* _Instructions_:
**a.** Answer these questions about the blog post on losing weight:
(i) About how many pounds does the writer report having lost?
(ii) Where was the writer when a woman began flirting?
(iii) On which site does the writer note that many men now send friend requests?
**b.** Duplicate the part of the blog post on losing weight that begins at the words "I was at a bar" and stops after the words "absurdity of it all.".

Friday, May 30, 2014

Losing weight: in retrospect...

A couple years ago, I lost a lot of weight. I lost about 65 pounds. I ate healthy, I worked out, and so far I have yet to fall into that trap where you end up as fat as you were before you started, or worse. I feel great, I can make eye contact in the mirror, and look down without shuddering, and I've found a few things out about losing weight that I hadn't realized before.

Hotties Really do Hit on You

I was at a bar getting some liquor and a lady started making all the classical indications that she wanted me. I mean, it was textbook, coquettish looks, flirtatious banter, explaining she wasn't really with the guy she was eating with, the works. I was stunned. Shocked. I had no clue what to do, and just started laughing at the absurdity of it all.

And she wasn't the only one. People flirt more with me than they did when I was obese, and it's not just the ladies. The number of hot gay dudes who friend me on FaceBook is huge now, and I am not any different than I used to be online, I just have less of me in the pics. Except my beard, which is awesome.

[Collected data]
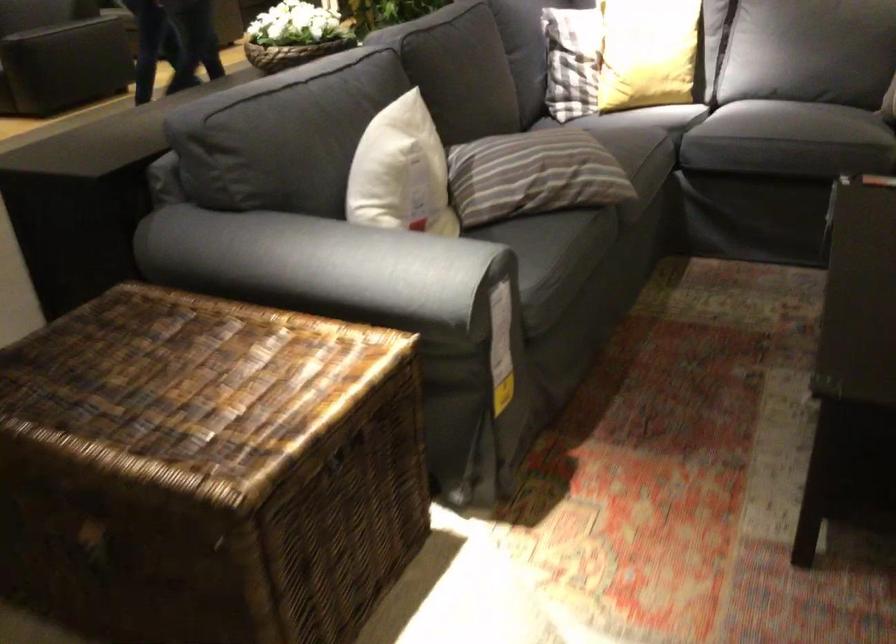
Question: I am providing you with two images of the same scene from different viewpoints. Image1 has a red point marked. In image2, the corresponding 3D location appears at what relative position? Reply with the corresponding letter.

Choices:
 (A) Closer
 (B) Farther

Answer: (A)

* _Answers per task_:
**a.**
(i) About 65 pounds.
(ii) At a bar, getting some liquor.
(iii) FaceBook.

**b.**
I was at a bar getting some liquor and a lady started making all the classical indications that she wanted me. I mean, it was textbook, coquettish looks, flirtatious banter, explaining she wasn't really with the guy she was eating with, the works. I was stunned. Shocked. I had no clue what to do, and just started laughing at the absurdity of it all.